There’s a saying that “The more possessions you own, the more they own you”. Having seen both sides of the coin I can’t help but agree with it. My possessions we’re a limitation to my freedom. Once I let them go I had nothing else left to worry about, to return to, to look after and to manage. They didn’t “control” my mind any more. I’ve never felt so incredibly liberated, free, or lighter. Embracing a life of travelling with very little to carry and worry about made me appreciate minimalism and minimal living.
More Happy, More Dreams
Having less has given me more happiness than I could have ever dreamed. It enabled me to focus more on my dreams and making them come true, like my current life or perpetual travel. When I was getting rid of my possessions I soon realized that I wasn’t so attached to the physical objects themselves, but more to the memories they awoke in me. Owning less also means having more money to spend on other things that are now more important for me, plus it’s also taught me a deeper value of self control in relation to shopping, always asking myself, “Is this necessary? Will this enhance my life in any way?”. Now I only buy things I need through necessity alone, and not through desire.

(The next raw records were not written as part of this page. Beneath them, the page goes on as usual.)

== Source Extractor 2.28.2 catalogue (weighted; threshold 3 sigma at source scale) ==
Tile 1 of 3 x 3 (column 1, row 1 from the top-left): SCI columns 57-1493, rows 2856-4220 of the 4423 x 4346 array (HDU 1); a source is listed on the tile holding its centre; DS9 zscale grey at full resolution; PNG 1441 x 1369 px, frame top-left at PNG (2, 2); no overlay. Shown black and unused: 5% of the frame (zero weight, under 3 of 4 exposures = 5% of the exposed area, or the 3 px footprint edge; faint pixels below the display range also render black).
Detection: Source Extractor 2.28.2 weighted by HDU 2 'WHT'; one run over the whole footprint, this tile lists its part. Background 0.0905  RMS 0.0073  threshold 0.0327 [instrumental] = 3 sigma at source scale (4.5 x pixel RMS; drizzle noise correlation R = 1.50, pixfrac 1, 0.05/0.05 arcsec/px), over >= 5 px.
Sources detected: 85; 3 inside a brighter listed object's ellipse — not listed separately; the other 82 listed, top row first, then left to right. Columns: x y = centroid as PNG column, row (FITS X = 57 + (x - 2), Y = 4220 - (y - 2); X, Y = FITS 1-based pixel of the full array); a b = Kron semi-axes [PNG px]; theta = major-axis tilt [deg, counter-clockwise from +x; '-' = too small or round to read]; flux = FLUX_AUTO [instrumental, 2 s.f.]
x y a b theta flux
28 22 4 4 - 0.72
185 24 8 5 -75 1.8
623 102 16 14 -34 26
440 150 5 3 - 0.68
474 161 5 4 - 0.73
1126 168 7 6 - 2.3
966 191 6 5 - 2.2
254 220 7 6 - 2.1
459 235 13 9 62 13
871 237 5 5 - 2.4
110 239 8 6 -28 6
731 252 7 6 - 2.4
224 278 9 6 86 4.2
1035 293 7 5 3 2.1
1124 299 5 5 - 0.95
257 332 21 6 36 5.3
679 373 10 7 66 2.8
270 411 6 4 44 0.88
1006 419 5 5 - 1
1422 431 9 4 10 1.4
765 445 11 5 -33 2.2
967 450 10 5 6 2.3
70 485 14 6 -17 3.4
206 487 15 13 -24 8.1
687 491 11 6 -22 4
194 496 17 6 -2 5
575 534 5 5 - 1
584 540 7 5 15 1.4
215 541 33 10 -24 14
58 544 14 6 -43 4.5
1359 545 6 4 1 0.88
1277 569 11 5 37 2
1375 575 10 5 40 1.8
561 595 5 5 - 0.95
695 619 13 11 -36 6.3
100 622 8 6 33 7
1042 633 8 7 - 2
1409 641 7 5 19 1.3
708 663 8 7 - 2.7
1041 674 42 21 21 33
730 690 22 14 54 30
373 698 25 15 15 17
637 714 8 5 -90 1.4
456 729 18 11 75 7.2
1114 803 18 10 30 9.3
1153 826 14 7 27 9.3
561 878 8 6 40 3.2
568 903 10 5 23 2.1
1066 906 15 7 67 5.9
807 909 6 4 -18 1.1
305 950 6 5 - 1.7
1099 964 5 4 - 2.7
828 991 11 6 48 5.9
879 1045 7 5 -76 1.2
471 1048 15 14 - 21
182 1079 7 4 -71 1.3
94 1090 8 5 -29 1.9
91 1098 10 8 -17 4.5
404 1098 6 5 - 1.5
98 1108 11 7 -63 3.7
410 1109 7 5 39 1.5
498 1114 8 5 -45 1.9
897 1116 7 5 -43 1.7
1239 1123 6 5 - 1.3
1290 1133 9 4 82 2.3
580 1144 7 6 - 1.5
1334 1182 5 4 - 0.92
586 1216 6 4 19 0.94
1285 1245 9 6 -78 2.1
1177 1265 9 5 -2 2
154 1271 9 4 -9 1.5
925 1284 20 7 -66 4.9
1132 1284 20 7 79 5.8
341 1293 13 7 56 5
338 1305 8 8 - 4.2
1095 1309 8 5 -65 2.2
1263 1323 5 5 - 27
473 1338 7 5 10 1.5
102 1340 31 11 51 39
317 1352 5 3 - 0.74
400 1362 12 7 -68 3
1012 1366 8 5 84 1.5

Freeing myself from my possessions helped me to evolve more my sense of self. What I own now can clearly tell you which kind of person I have become which I like to believe is more real than the Franca that months ago was hiding herself behind all her stuff, stuff that most of the time was barely even used.
Travelling helped me to realize that I don’t need much to be happy and that I’m better off without all the possessions I used to own. ‘Things’ are replaceable, memories are not. I’d rather have a backpack full of memories that a bookcase full of ‘stuff’.
Did Travelling Make Me A Minimalist?
In my eyes, no. I wouldn’t say that I’m a completely minimalist. I don’t have much, but there are some items in my backpack that – in my eyes – I’d have to remove to really be true to minimalism. I’d have to remove my laptop, the camera, the few paperbacks that I carry, but I simply don’t want to.
For me, minimalism is about letting go of those parts of your surroundings that don’t make you who you are. Travelling these past two years makes me who I am today. The possessions before may have contributed to that in some way, but the memories associated with them are far more important.
I’d like to think that one day – when and if we will ever have a place somewhere we can call home again – I won’t be that person that starts surrounding herself with new possessions. I think travelling has changed me and helped me to understand what I need and what I can do without, but I’m still way too far from being a “true minimalist” in the eyes of some.
Do you try to be more minimal with your life?